According to a cohort study published in September in the journal Jama Network Open children conceived with PMA would have a greater risk of getting cancer in pediatric age than those conceived naturally, and the increase would concern mainly, but not only, cases of leukemia and liver tumors.

A conclusion that the Taiwanese researchers authors of the work reached by analyzing with a follow-up of 6 years the data collected from 2004 to 2017 of more than two million and 300 thousand parent-child triads, a number that included couples who had conceived naturally, and infertile or subfertile couples who had resorted to PMA (for sample details, the title of the study is Assisted Reproductive Technology and Risk of Childhood Cancers).

Thus assisted reproduction helps those with rare diseases

by Irma D’Aria


Frequency attributable to chance

“Colleagues from Taiwan – he reasons Filippo Maria Ubaldipresident of Sifes-MR, Italian Society of Fertility and Sterility and Reproductive Medicine and member of the table for research and training in the prevention and treatment of infertility of the Ministry of Health – they found very low numbers, we are in the order of 12 cancer cases out of 10,000 (in percentage terms we are 0.00012%) born from spontaneous conception, compared to 20 out of 10,000 (0.0002%) born from PMA: we are talking about 8 more cancer cases per 10,000 births, an absolutely attributable to chance “.

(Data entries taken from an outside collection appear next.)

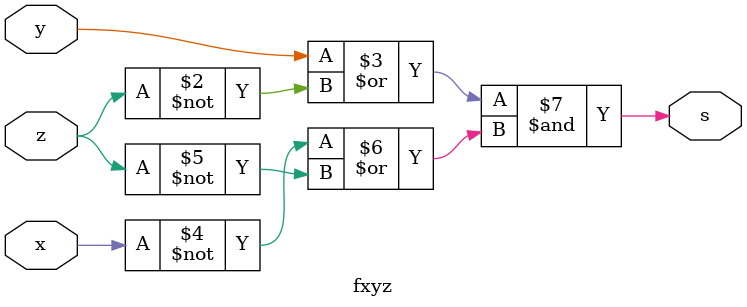
<source format=v>
/*
	Guia_0602a.v
	842536 - Mateus Henrique Medeiros Diniz
*/

module Guia_0602a;
	reg x, y, z;
	wire s;
	reg[2 : 0] m;
	
	fxyz f (s, x, y, z);
	
	initial 
	begin: main
		integer i;
		
		$display("s = (y | ~z) & (~x | ~z)");
		
		$display("m x y z | s");
		$monitor("%d %b %b %b | %b", m, x, y, z, s);
		
		m = 0;
		x = 0;
		y = 0;
		z = 0;
		
		for(i = 0; i < 7; i++) begin
			#1
			z = ~z;
			
			if((i + 1) % 2 == 0) begin
				y = ~y;
			end
			
			if((i + 1) % 4 == 0) begin
				x = ~x;
			end
			
			m++;
		end
	end
endmodule

module fxyz (output s, input x, y, z);
	assign s = (y | ~z) & (~x | ~z);
endmodule
</source>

There is no cause-effect relationship

“Attributable to chance” is like saying that with such small percentages, even if the processing of the numbers resulted in statistical significance, that is, if, as they say, the data were ‘statistically significant’, its power, or the power of the data , is in any case very low. “This is exactly the case – confirms the expert – the presence of statistical significance does not imply that there is a cause-effect relationship between PMA and pediatric oncological disease. Just think of the very high number of confounding factors that can come into play in studies like this one. we are talking about, that is, of those elements that have nothing to do with assisted procreation techniques, but which can in any case influence the final data “. Possible confounding factors are for example the same cause of infertility of parents who use PMA, their genetic background, that is the predisposition to an increased risk of developing neoplastic diseases in the course of life, “such as positivity to BRCA gene mutations – resumes to explain Ubaldi – and to these must be added the possible exposure to polluting or harmful factors present in the environment of adults, before, during or after gestation, and the environmental exposure of the children themselves, as well as their own genetic background “.

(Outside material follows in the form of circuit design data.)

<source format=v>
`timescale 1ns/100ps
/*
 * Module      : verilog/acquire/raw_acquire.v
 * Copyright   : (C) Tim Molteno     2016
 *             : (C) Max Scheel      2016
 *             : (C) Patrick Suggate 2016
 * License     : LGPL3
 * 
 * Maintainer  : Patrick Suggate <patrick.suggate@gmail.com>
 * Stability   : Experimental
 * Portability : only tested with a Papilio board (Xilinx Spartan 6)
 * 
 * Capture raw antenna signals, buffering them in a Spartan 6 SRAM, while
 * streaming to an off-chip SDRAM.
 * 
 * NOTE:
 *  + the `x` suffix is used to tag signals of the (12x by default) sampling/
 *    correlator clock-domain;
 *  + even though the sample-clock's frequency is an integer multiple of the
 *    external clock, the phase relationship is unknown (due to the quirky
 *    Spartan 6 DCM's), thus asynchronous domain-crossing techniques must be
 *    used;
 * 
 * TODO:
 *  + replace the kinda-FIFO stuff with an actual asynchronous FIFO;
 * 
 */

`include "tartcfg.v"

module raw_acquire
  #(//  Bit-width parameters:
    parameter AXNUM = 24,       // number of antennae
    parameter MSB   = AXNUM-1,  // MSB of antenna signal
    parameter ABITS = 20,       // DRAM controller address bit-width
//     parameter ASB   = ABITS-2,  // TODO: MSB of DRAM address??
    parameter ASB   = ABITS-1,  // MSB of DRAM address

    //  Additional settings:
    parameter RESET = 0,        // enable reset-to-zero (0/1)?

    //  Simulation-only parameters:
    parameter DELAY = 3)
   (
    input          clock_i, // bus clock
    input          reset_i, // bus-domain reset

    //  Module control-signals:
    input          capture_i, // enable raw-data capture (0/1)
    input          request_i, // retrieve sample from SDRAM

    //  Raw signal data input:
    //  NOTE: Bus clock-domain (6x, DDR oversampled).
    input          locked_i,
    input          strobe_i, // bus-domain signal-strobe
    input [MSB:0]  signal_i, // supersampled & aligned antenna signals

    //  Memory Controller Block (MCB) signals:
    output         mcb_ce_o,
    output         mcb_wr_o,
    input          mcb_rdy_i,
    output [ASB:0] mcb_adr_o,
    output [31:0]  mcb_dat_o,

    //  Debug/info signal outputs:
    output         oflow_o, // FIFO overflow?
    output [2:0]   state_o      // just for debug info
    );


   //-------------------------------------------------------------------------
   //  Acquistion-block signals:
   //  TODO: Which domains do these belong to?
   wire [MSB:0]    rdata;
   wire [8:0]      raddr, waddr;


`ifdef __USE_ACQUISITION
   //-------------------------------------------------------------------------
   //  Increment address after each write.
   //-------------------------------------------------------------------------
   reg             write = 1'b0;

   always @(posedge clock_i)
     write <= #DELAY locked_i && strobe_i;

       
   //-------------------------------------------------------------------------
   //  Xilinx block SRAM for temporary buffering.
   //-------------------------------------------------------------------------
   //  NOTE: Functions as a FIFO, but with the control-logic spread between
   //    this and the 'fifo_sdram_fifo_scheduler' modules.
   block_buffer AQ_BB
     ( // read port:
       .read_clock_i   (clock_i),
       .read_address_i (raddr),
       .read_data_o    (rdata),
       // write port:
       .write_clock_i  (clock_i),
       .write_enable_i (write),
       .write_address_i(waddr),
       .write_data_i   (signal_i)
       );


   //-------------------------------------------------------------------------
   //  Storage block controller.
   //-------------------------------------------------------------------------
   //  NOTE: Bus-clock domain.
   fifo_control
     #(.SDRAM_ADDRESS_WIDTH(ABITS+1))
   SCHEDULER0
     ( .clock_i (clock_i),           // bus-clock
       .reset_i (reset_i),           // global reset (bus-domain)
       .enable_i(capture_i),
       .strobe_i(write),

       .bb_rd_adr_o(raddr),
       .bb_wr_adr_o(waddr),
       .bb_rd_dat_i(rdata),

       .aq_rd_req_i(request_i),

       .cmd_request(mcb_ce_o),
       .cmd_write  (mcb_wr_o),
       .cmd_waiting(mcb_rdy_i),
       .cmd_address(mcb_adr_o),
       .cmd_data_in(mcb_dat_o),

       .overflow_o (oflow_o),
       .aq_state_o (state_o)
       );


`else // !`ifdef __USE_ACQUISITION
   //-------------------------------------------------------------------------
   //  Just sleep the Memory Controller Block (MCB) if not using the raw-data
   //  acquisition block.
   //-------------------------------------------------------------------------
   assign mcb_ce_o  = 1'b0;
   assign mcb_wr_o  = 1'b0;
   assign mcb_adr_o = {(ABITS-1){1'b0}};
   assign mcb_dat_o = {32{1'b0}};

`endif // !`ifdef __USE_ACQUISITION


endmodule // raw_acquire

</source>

Over the years, many studies

The study on Jama network open it’s not the first and certainly won’t be the last of its kind. And rightly so, because in addition to being a strictly medical issue, the possible association between PMA and pediatric oncological disease is a topic that touches essential chords: in human, emotional and anthropological terms. “And in fact, over the years there have been many works that have had the aim of investigating this hypothetical link. There is one from 2019, published by Dutch oncologists in the journal Human Reproduction who observed a group of over 47 thousand children, 24 thousand of whom were born with PMA – continues Ubaldi – and who seemed to have provided solid data on the issue: among other things, echoing a series of other previous studies, the authors concluded that no ‘there is no association between assisted reproductive techniques and a general increase in the risk of cancer in children. “In the study referred to by the expert, the frequency of oncological diagnoses was in fact the same regardless of the group they belong to, and at the end of a follow-up that lasted over 20 years.

Monitoring studies welcome

The follow up, the monitoring over time of those born in the test tube is fundamental and must certainly be encouraged, “all the studies that monitor the health of people who have come into the world thanks to laboratory techniques are welcome, but so that they produce data controlled and solid – concludes the expert – to avoid alarmism, fears, towards technologies that sometimes represent the only hope of conception for infertile couples “.